> Instructions for the task
List the full name of every person mentioned in the passage below about the bird illustration exhibit.

One by one the plates were uncovered, revealing birds in color as brilliant as when they were painted four decades earlier.

“These are just a few,” Murrell Butler said.

He said it almost apologetically, as if a few plates out of 36 aren’t enough. But to unveil the entire collection would mean filling the entire room with birds.

This wouldn’t be a bad thing, because being surrounded by Butler’s birds is like stepping into a storybook illustration with colors bright enough to conjure childhood wonder. These were the kinds of pictures many people found in the pages of the “B” encyclopedia when writing their fifth grade paper on birds — birds portrayed in colors that were sometimes too exotic to be real.

But they were real. They were in the encyclopedia, after all. As they were in Ernest P. Edwards’ 1972 book, Field Guide to the Birds of Mexico and Adjacent Areas, from the pages of which the plates in Butler’s dining room were reproduced.

An exhibit of these plates, Murrell Butler: Original Bird Illustrations, will run through Friday, May 31, at Backwoods Gallery in St. Francisville, Butler’s hometown. He lives just outside the city limits on a spread along Old U.S. 61. Ride along the long, winding drive leading to his house, and it becomes clear why John James Audubon chose to paint in West Feliciana Parish.

> Records
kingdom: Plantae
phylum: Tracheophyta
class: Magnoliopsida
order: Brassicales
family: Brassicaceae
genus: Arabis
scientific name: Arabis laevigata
* * *
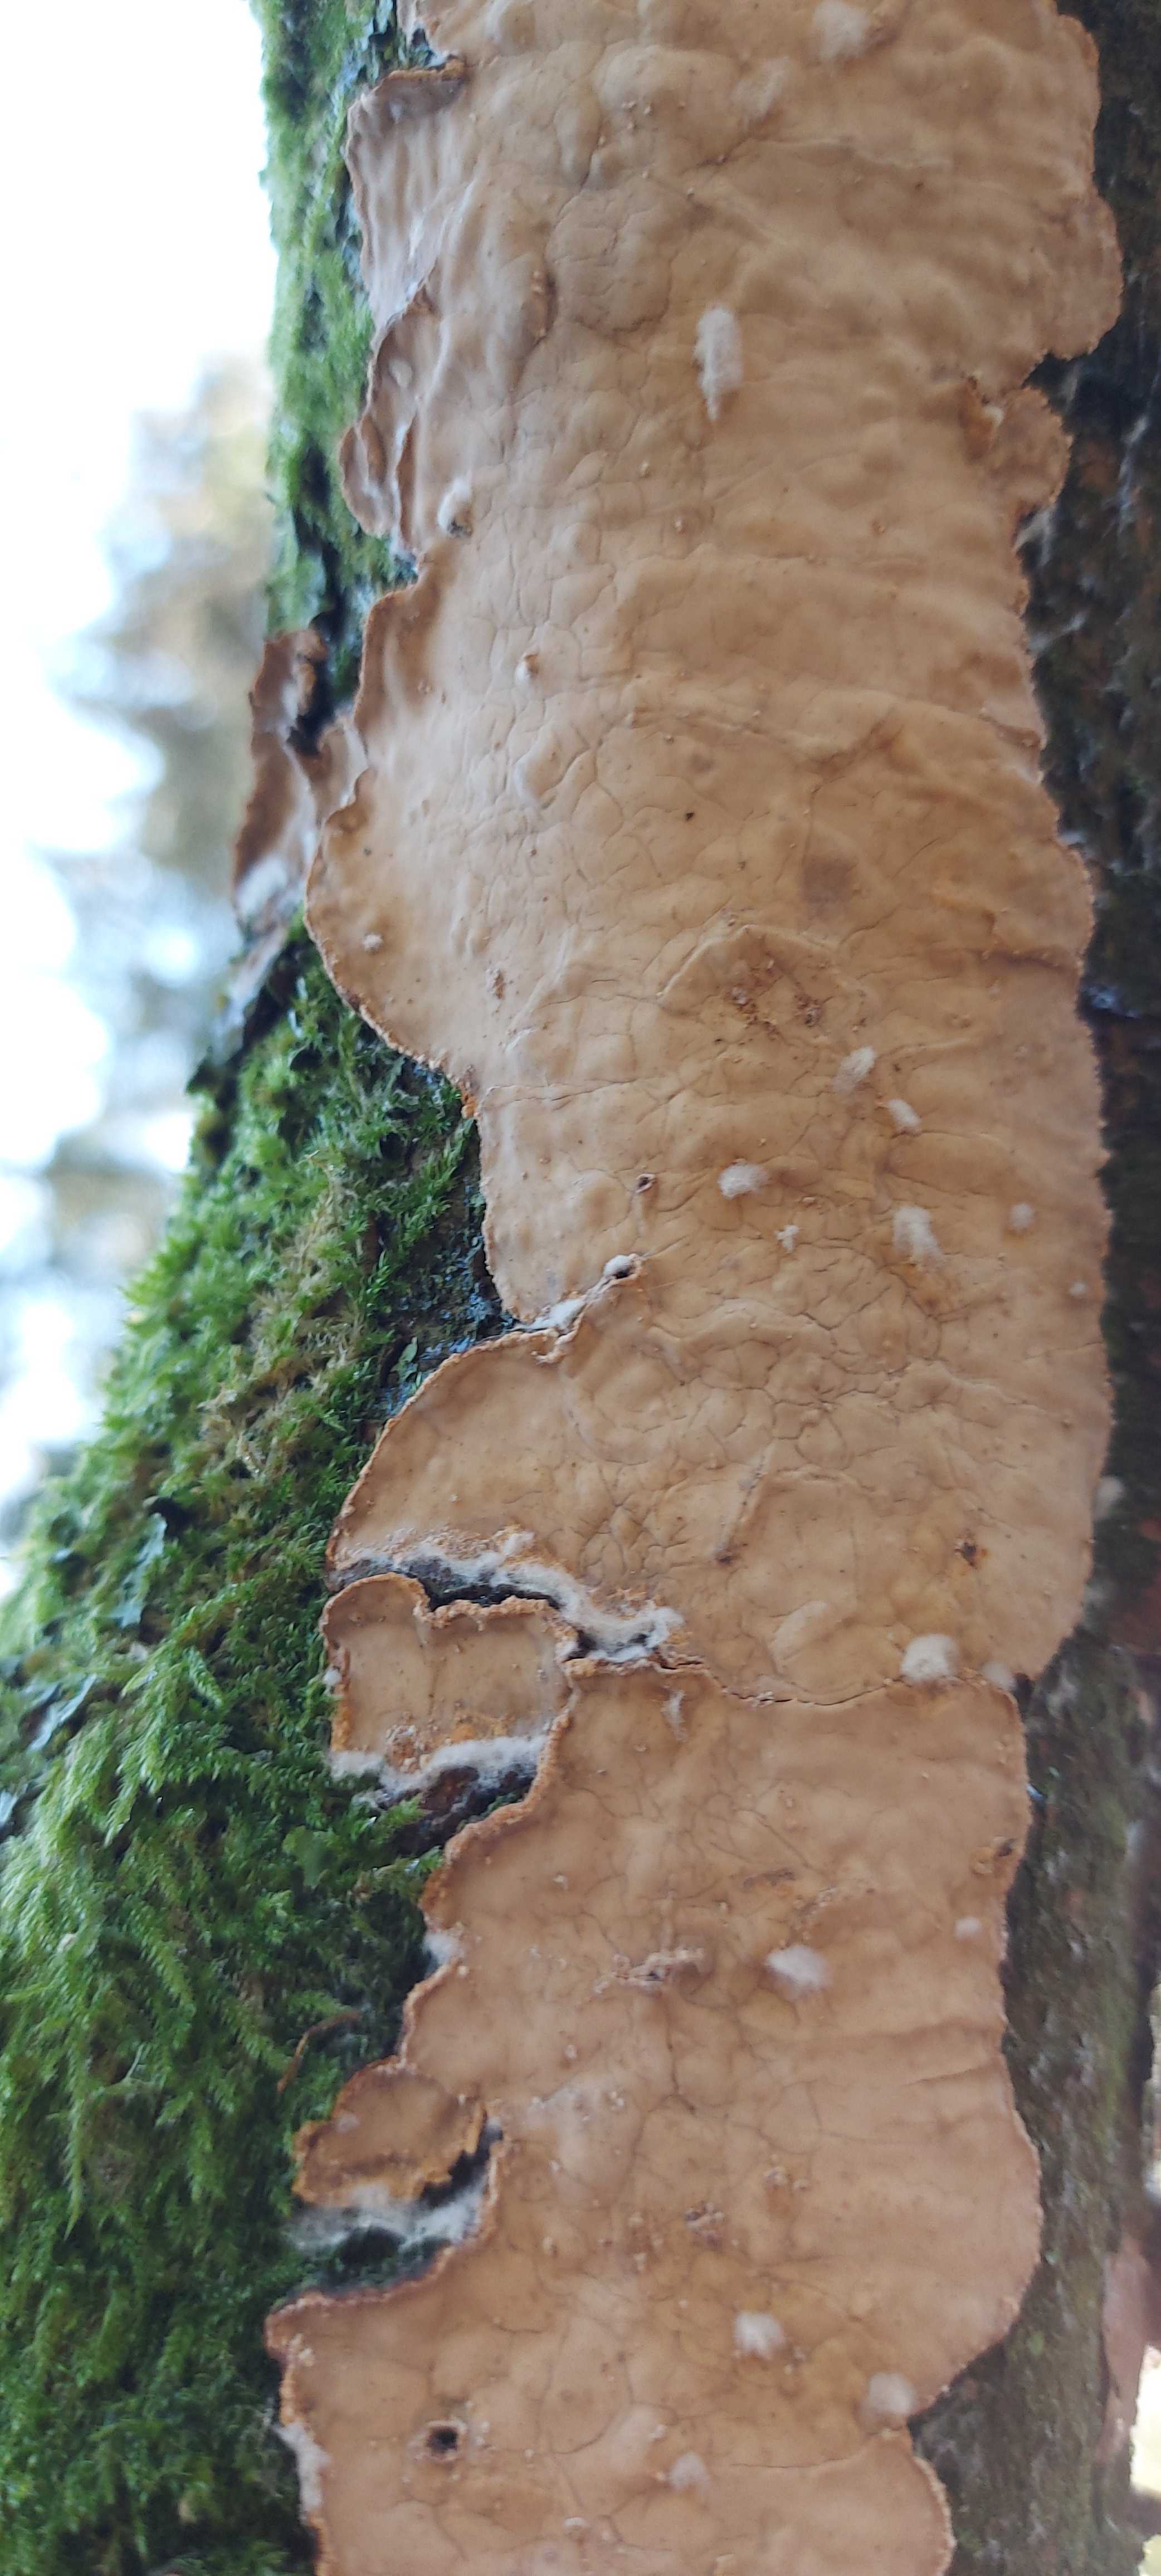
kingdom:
==
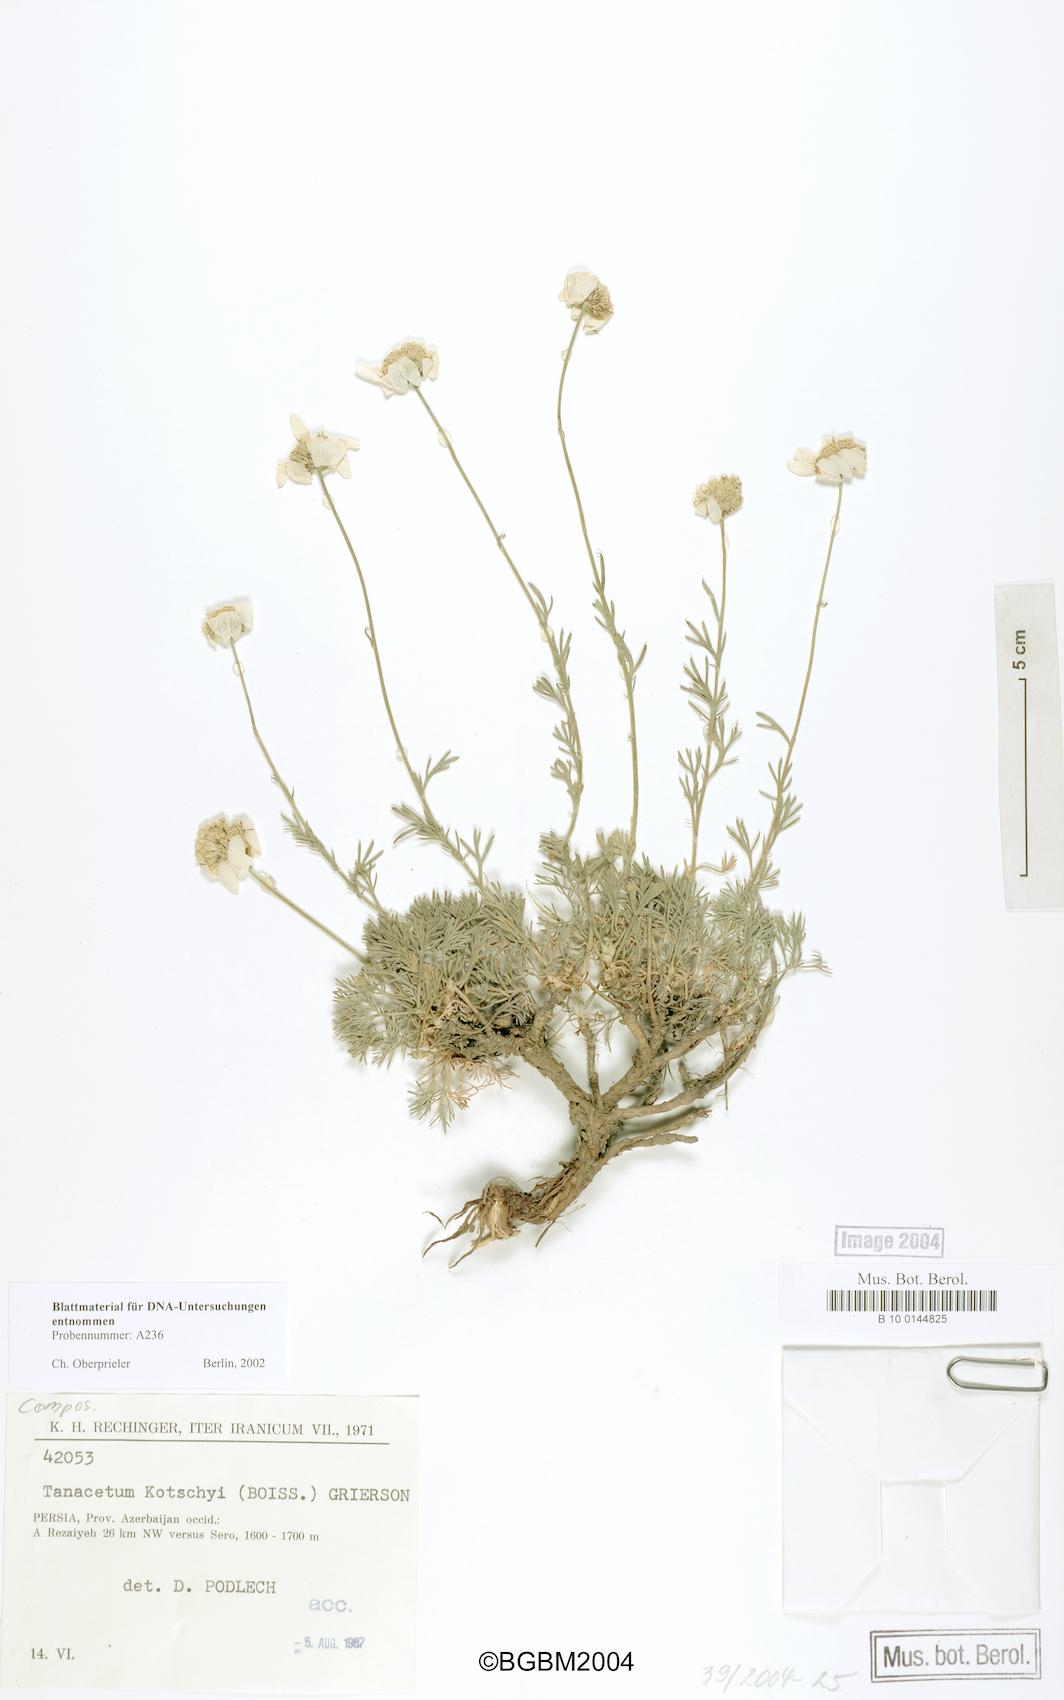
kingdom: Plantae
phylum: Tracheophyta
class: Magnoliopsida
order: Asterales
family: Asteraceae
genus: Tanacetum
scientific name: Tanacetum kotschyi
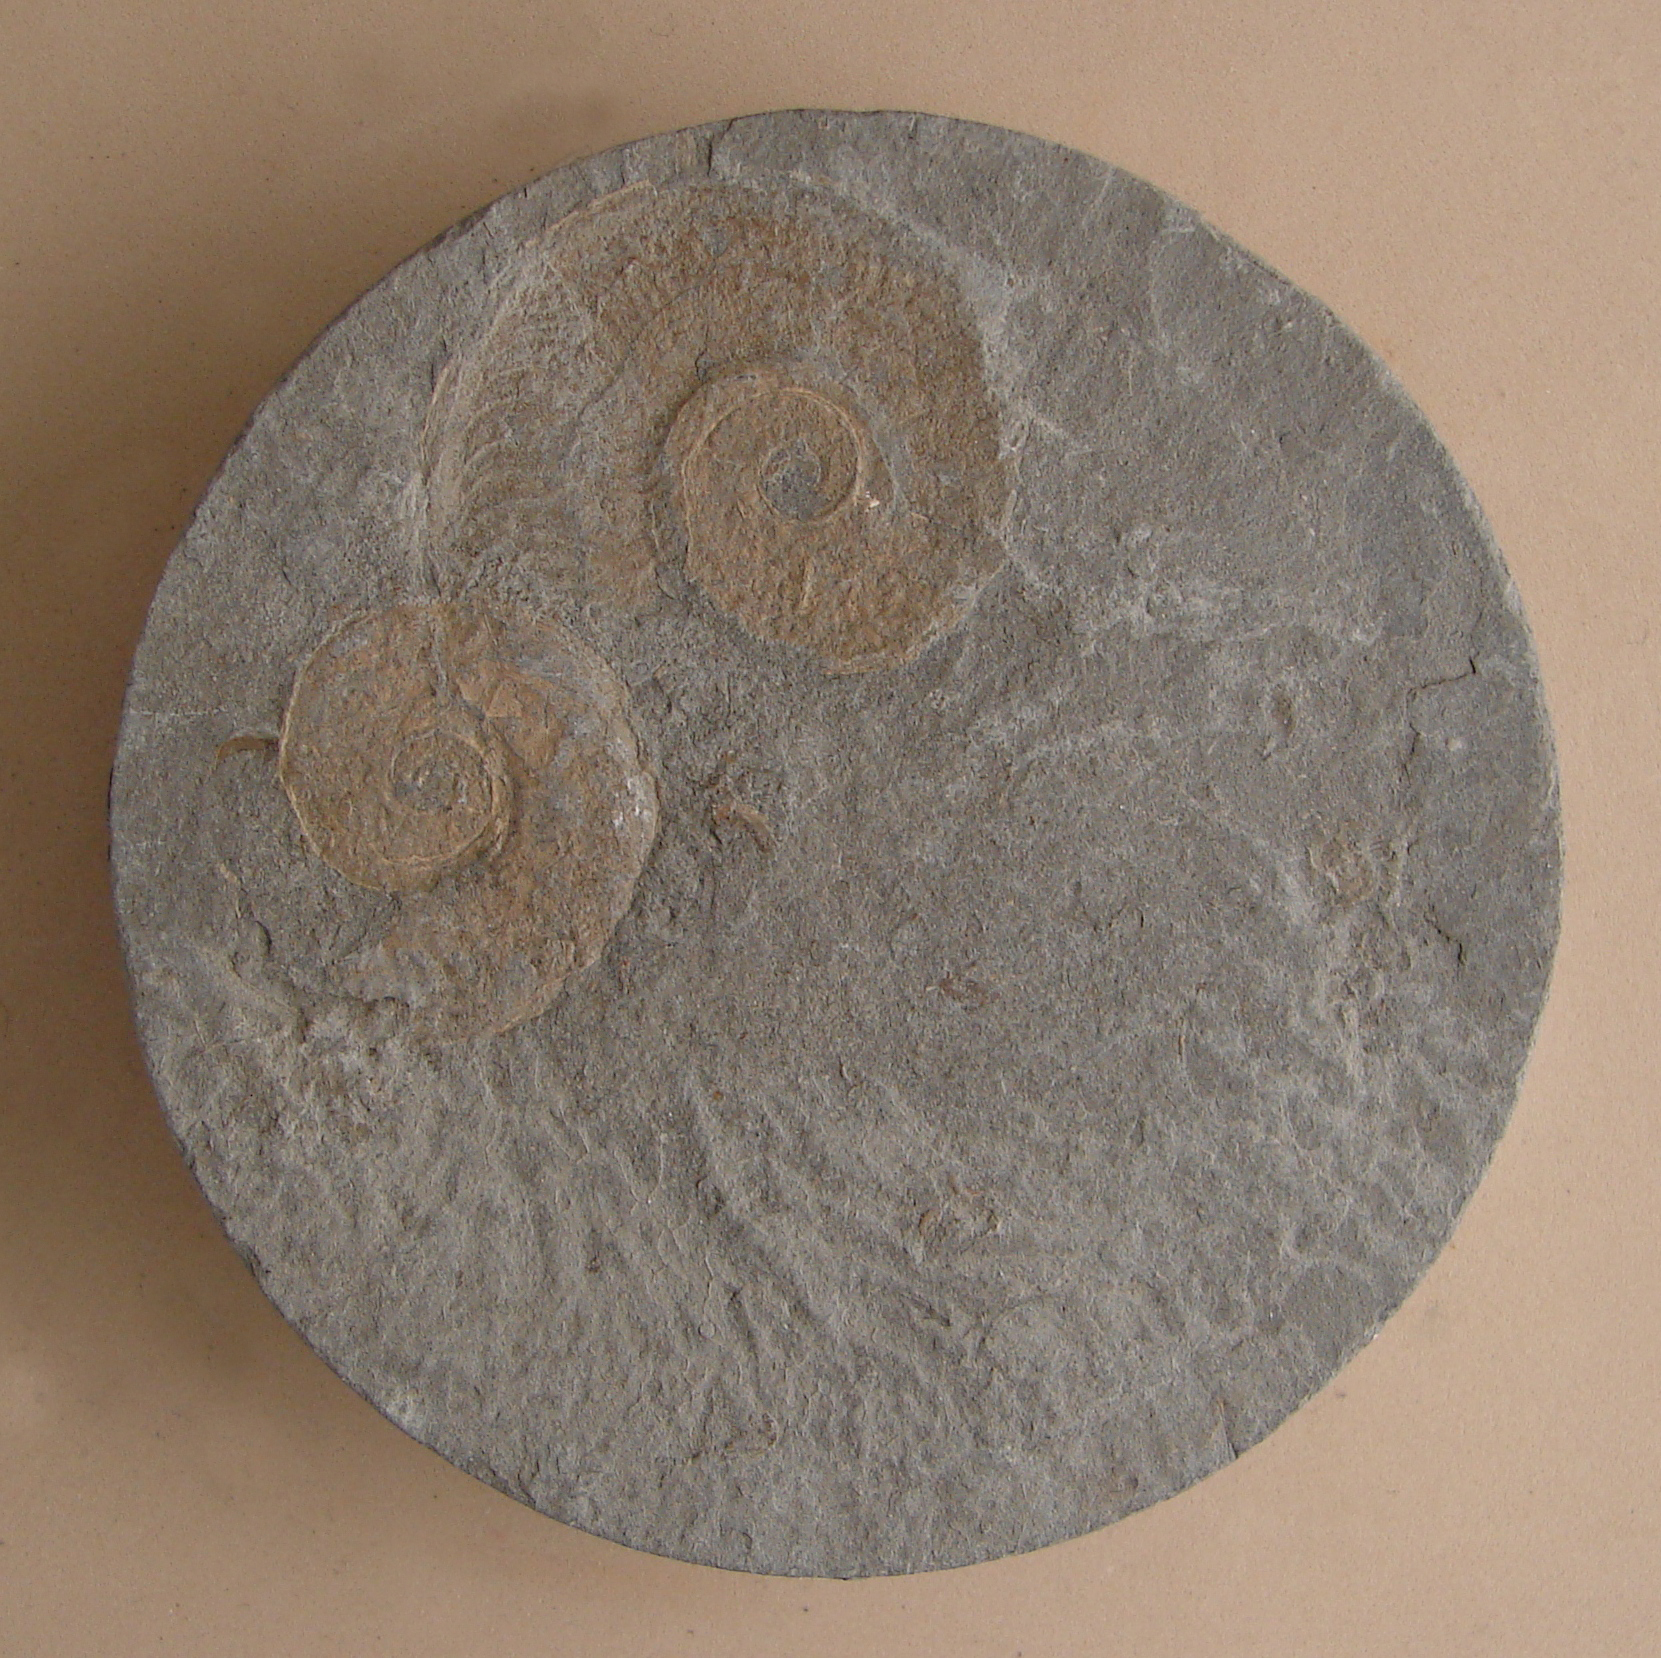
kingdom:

> Complete response
Murrell Butler
Ernest P. Edwards
John James Audubon